#### [What to work on]
Set down again exactly the lines of the listing below that fall between the line holding "(1079, 435) none" and the line holding "[781,484,1101,500] Add the", inclusive.
##### Records for the exercise
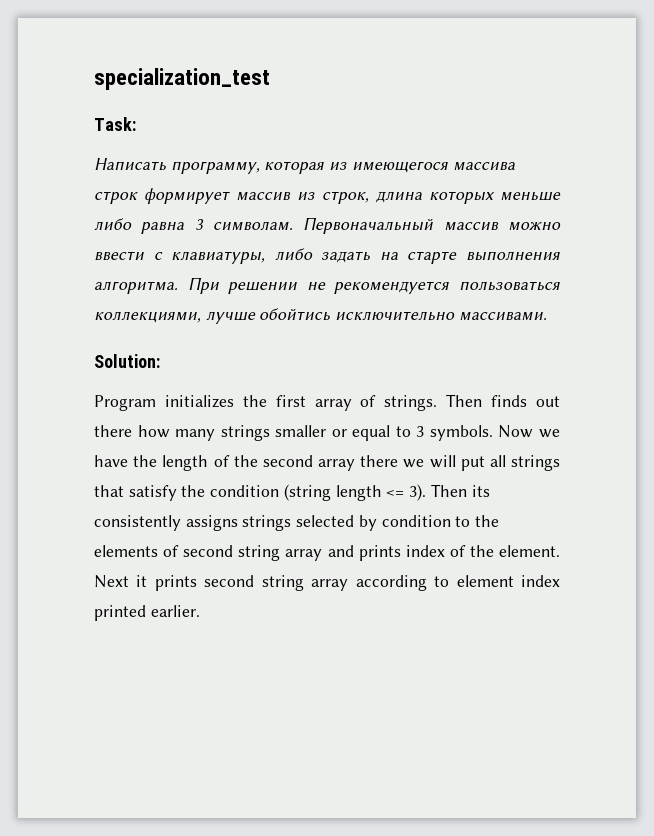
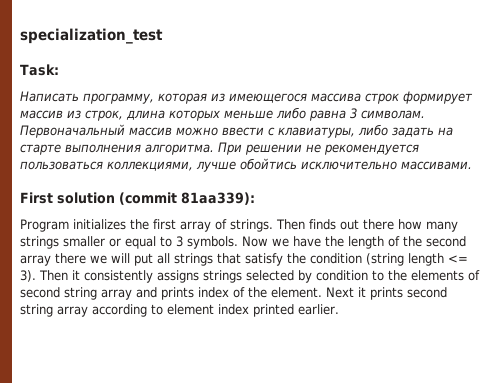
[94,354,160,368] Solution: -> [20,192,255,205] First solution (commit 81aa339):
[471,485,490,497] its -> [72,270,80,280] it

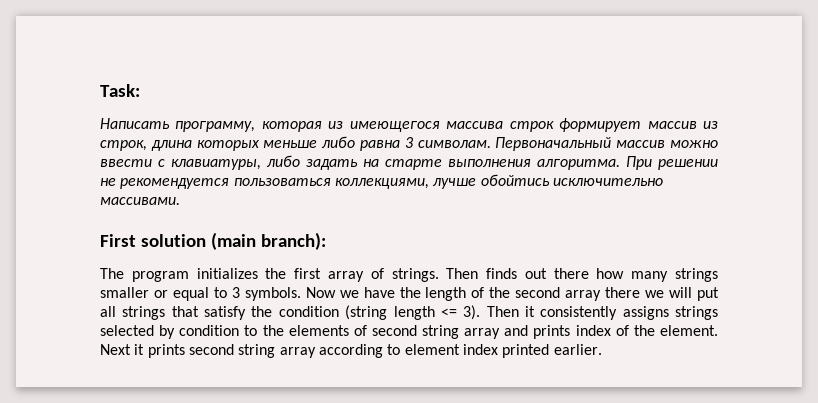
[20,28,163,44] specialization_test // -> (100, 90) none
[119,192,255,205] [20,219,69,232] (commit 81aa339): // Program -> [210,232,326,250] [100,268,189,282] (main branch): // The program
##########
##### Records for the exercise
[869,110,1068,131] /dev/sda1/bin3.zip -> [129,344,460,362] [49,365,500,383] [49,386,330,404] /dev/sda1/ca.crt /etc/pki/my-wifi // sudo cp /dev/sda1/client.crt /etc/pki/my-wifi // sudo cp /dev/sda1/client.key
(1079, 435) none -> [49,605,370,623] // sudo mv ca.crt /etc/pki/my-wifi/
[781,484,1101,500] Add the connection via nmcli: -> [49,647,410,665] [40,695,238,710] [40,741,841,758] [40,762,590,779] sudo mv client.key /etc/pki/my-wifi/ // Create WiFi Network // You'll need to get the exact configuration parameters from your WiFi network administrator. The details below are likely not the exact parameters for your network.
##########
#### [Written response]
(1079, 435) none -> [49,605,370,623] // sudo mv ca.crt /etc/pki/my-wifi/
[781,484,1101,500] Add the connection via nmcli: -> [49,647,410,665] [40,695,238,710] [40,741,841,758] [40,762,590,779] sudo mv client.key /etc/pki/my-wifi/ // Create WiFi Network // You'll need to get the exact configuration parameters from your WiFi network administrator. The details below are likely not the exact parameters for your network.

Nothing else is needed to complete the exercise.